It’s funny—the minute a concert is over, life washes in like a tidal wave, and all the things that I’ve put on hold scream for immediate attention. Therefore: a belated log-in about Tuesday’s show.
I worried that we might not have much of a house because my former student Naomi O’Connell was having her official debut recital (courtesy of Concert Artists Guild) at Weill Hall the same night. Our mutual friends would have divided loyalties, of course, and I would have to do my level best not to hold grudges against those who elected to support Naomi on her big night. But we still gathered a very good crowd at Merkin, and even a few of my Juilliard students (bless them) showed up. (It’s a good thing I don’t have to give any of them grades.)
Sunday at Caramoor had been a watershed day for me at the piano: I was able to implement some of the new technical stuff I’m working on while under the scrutiny of the public. It was a real step forward to have my brains, my hands, and my heart working together at a higher level than ever. But playing in New York is always a bit tougher for me; I’m more nervous, and even after 40 years onstage I’m still aware of who’s out there. Though I say soothing things to my hands and arms they don’t always listen. Still, I felt pretty good in the first half of the show, and continued to play well after intermission in spite of a few moments when some old, habitual tensions invaded my body.

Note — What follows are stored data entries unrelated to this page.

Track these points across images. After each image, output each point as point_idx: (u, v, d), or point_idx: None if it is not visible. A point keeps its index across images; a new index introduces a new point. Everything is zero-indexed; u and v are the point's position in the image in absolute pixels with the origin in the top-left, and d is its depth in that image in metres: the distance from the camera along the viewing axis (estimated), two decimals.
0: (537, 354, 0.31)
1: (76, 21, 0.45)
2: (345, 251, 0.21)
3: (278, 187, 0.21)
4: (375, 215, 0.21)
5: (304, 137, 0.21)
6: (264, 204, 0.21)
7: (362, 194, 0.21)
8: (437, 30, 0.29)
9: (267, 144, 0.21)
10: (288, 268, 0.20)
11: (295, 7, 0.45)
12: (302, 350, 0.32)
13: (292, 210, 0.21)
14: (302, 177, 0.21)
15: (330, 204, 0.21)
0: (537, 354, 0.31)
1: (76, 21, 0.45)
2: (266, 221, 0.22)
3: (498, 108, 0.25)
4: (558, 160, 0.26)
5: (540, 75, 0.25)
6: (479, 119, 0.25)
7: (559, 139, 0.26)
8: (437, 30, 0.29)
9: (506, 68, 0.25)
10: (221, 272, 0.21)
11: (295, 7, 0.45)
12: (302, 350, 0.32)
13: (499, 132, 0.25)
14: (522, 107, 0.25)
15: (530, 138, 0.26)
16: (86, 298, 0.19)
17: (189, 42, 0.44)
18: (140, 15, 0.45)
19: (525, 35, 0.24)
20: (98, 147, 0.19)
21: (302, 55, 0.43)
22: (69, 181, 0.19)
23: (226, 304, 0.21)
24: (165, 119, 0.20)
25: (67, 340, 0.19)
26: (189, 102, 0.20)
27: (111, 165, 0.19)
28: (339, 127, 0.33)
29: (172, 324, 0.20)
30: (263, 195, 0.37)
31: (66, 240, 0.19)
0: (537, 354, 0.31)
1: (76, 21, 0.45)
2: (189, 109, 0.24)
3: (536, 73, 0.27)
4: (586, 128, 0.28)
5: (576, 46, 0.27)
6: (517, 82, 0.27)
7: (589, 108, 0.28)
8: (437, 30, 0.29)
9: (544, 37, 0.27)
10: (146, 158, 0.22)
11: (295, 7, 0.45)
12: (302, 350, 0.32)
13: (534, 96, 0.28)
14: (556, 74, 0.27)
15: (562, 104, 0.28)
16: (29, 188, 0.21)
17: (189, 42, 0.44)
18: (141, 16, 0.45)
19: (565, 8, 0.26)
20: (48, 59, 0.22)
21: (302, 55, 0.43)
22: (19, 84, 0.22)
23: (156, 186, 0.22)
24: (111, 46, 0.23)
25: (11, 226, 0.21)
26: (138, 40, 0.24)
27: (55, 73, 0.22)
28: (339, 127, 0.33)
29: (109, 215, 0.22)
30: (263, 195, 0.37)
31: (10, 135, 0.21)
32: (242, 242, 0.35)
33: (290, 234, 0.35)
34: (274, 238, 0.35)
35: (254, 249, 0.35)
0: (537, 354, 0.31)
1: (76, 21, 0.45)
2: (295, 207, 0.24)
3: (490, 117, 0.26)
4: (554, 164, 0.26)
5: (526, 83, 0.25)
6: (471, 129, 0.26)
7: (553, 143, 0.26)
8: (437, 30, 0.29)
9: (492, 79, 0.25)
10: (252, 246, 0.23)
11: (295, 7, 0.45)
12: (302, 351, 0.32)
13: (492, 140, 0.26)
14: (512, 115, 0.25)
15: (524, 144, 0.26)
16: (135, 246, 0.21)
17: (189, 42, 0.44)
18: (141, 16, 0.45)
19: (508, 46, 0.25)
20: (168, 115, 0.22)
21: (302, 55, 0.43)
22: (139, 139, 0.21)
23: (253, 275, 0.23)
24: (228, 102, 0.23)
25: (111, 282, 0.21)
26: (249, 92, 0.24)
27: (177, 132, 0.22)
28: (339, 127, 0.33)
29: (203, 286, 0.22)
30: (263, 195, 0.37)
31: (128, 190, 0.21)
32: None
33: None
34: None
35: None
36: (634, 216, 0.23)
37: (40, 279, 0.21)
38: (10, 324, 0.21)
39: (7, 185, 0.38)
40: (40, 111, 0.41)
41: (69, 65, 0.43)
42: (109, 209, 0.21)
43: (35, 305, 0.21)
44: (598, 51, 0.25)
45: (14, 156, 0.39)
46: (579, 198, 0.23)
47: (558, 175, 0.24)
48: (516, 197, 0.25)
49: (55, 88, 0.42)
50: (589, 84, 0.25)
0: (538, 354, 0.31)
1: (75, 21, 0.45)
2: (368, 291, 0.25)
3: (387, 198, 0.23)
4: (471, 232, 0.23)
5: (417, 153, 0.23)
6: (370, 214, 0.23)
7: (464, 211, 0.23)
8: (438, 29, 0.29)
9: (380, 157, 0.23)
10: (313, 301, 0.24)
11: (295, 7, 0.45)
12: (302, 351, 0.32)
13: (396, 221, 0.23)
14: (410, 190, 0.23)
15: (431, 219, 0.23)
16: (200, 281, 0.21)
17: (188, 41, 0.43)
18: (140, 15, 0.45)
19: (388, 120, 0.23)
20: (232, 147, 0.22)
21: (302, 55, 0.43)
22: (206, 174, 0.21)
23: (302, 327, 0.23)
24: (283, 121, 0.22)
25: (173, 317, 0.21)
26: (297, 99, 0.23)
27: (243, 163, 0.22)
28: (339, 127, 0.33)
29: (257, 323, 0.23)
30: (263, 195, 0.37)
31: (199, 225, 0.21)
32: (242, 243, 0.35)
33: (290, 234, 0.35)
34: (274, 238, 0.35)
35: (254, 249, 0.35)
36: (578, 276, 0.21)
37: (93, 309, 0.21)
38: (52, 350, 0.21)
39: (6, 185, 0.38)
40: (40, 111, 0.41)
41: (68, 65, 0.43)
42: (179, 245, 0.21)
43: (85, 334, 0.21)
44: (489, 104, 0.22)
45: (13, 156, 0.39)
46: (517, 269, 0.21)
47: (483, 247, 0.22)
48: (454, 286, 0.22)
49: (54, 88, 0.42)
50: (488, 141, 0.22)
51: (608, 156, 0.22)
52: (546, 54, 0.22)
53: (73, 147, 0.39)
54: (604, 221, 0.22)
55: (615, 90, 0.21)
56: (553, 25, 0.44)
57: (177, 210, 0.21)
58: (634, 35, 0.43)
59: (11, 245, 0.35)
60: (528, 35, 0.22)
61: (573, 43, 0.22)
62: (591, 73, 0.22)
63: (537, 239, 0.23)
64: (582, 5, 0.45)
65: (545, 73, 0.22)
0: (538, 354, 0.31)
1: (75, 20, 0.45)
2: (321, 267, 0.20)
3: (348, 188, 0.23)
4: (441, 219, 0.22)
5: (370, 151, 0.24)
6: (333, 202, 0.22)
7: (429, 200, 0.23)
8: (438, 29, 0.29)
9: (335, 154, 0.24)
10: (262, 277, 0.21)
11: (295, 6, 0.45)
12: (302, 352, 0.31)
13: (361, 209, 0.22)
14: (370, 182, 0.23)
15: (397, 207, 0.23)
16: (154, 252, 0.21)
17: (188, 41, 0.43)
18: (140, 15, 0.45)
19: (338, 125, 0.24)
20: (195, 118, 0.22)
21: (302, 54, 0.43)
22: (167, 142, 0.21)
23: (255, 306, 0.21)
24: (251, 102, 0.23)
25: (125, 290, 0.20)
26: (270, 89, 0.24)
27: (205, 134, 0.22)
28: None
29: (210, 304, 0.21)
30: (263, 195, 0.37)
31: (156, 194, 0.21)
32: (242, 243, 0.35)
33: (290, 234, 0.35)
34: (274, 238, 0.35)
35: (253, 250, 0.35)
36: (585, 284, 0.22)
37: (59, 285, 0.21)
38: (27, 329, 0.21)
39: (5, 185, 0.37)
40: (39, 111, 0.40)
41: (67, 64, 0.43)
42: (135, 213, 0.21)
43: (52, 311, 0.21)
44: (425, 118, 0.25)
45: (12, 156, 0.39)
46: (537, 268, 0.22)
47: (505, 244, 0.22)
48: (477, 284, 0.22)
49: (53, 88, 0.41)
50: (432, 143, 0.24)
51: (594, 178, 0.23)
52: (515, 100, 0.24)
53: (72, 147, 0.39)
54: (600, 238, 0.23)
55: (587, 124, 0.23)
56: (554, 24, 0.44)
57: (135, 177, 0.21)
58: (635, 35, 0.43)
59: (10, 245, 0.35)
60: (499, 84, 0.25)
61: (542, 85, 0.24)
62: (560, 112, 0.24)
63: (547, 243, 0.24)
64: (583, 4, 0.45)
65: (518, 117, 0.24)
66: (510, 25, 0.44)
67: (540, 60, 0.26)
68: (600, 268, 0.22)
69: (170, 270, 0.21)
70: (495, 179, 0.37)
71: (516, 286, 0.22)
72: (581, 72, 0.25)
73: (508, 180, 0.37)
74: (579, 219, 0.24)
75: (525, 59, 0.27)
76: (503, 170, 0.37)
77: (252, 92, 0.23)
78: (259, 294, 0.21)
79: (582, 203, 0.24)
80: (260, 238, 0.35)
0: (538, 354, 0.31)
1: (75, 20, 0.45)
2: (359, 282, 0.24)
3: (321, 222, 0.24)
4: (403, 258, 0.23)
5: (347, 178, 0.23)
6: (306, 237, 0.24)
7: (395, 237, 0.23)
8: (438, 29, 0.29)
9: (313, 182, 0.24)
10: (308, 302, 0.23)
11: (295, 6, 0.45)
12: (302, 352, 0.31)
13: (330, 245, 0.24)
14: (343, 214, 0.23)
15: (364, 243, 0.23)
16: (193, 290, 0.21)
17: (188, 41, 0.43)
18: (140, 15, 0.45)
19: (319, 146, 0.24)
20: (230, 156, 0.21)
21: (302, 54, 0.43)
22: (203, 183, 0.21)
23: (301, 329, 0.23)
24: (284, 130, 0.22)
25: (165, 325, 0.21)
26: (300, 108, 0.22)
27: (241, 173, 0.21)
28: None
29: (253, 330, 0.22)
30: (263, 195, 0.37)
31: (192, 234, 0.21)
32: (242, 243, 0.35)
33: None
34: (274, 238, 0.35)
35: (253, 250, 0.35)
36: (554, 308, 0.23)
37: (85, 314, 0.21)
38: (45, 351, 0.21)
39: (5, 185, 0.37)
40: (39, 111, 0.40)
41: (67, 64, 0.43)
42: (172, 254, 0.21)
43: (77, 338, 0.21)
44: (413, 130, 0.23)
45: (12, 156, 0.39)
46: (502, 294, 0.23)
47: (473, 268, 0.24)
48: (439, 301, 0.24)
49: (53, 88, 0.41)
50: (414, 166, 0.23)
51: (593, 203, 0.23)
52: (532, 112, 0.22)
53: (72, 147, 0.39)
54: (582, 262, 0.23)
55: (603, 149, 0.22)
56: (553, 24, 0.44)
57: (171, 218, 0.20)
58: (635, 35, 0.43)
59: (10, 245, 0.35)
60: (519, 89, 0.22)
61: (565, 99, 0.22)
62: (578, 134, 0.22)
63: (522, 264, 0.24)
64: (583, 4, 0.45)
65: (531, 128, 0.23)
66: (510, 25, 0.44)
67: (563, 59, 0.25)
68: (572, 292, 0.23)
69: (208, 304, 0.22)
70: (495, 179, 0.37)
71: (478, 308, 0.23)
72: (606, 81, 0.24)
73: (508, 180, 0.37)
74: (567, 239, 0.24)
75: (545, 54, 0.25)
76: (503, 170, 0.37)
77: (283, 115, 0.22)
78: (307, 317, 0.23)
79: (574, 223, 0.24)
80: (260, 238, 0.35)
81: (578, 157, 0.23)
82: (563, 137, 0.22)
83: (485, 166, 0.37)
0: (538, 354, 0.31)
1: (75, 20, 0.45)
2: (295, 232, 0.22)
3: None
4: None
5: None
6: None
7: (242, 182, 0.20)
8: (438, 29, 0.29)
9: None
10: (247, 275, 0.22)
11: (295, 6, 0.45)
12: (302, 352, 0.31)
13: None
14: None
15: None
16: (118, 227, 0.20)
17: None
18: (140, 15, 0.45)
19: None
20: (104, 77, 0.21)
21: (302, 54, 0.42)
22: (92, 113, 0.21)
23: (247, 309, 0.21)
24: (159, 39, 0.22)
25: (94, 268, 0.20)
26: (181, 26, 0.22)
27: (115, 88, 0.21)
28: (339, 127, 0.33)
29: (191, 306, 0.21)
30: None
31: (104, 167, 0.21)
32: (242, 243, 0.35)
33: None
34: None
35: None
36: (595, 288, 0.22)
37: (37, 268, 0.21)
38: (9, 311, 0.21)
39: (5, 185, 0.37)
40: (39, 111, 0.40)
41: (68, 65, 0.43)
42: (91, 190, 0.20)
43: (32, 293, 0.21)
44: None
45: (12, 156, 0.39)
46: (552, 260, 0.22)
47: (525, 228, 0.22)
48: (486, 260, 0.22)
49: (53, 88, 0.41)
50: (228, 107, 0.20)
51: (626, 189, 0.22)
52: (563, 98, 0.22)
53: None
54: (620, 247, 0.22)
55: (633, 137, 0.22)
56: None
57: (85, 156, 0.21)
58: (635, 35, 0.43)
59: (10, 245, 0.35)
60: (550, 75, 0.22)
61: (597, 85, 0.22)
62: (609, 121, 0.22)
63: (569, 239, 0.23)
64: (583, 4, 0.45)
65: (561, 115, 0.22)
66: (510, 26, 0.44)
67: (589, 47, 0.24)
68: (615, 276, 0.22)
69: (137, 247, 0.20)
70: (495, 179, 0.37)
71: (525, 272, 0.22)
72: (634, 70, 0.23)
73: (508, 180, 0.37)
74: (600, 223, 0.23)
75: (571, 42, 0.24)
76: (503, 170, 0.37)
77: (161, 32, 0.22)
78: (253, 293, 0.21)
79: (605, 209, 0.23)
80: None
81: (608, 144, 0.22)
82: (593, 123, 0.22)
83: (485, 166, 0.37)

I used to think that this was my own private, unutterable burden, but in recent years I have finally learned that I am not alone. It seems that most of us pianists are constantly tweaking our techniques—as we try to make our boxy percussion instrument into something sexy and seductive. On Tuesday I managed to tame the rather overbearing piano at Merkin Hall, but I thought I was working a little too hard at the end of the evening.
Still, the cast sang like gods, Michael was a gem, and I could feel that the audience was moved by the songs—and bowled over by the singers. We ended the Rising Stars experience just right: with a beautiful musical communion.